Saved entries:
|---|

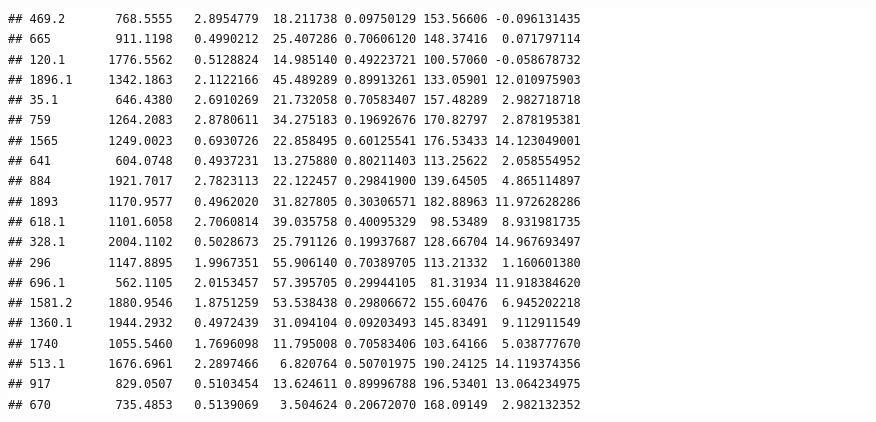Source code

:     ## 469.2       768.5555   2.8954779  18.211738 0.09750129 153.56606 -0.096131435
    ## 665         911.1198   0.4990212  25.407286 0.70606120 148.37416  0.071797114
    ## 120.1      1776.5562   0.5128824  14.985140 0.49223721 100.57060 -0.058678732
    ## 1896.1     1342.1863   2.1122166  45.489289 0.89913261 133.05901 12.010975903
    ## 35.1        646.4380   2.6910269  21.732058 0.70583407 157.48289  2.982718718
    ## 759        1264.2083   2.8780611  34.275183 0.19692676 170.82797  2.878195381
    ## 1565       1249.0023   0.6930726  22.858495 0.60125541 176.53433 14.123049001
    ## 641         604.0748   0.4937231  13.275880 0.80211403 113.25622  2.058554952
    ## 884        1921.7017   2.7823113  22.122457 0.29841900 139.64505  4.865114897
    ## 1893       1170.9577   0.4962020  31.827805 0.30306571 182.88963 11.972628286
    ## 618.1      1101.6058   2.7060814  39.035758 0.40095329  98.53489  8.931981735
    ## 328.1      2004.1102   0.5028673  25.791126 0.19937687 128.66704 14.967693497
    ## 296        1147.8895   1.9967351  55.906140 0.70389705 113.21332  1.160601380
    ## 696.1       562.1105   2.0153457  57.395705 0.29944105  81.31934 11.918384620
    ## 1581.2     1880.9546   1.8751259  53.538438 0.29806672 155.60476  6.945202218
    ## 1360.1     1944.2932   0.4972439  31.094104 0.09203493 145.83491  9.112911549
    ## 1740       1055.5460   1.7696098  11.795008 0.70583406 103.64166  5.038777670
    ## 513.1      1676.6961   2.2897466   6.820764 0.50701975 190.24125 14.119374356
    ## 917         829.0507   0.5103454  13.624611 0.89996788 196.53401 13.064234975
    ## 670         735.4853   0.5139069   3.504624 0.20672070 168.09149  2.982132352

|---|

Exercise requirements
Rewrite all the records with "Source code" replaced by "Program output" and everything else left unchanged. Omit the pictures from the answer.

Task solution
Program output

:     ## 469.2       768.5555   2.8954779  18.211738 0.09750129 153.56606 -0.096131435
    ## 665         911.1198   0.4990212  25.407286 0.70606120 148.37416  0.071797114
    ## 120.1      1776.5562   0.5128824  14.985140 0.49223721 100.57060 -0.058678732
    ## 1896.1     1342.1863   2.1122166  45.489289 0.89913261 133.05901 12.010975903
    ## 35.1        646.4380   2.6910269  21.732058 0.70583407 157.48289  2.982718718
    ## 759        1264.2083   2.8780611  34.275183 0.19692676 170.82797  2.878195381
    ## 1565       1249.0023   0.6930726  22.858495 0.60125541 176.53433 14.123049001
    ## 641         604.0748   0.4937231  13.275880 0.80211403 113.25622  2.058554952
    ## 884        1921.7017   2.7823113  22.122457 0.29841900 139.64505  4.865114897
    ## 1893       1170.9577   0.4962020  31.827805 0.30306571 182.88963 11.972628286
    ## 618.1      1101.6058   2.7060814  39.035758 0.40095329  98.53489  8.931981735
    ## 328.1      2004.1102   0.5028673  25.791126 0.19937687 128.66704 14.967693497
    ## 296        1147.8895   1.9967351  55.906140 0.70389705 113.21332  1.160601380
    ## 696.1       562.1105   2.0153457  57.395705 0.29944105  81.31934 11.918384620
    ## 1581.2     1880.9546   1.8751259  53.538438 0.29806672 155.60476  6.945202218
    ## 1360.1     1944.2932   0.4972439  31.094104 0.09203493 145.83491  9.112911549
    ## 1740       1055.5460   1.7696098  11.795008 0.70583406 103.64166  5.038777670
    ## 513.1      1676.6961   2.2897466   6.820764 0.50701975 190.24125 14.119374356
    ## 917         829.0507   0.5103454  13.624611 0.89996788 196.53401 13.064234975
    ## 670         735.4853   0.5139069   3.504624 0.20672070 168.09149  2.982132352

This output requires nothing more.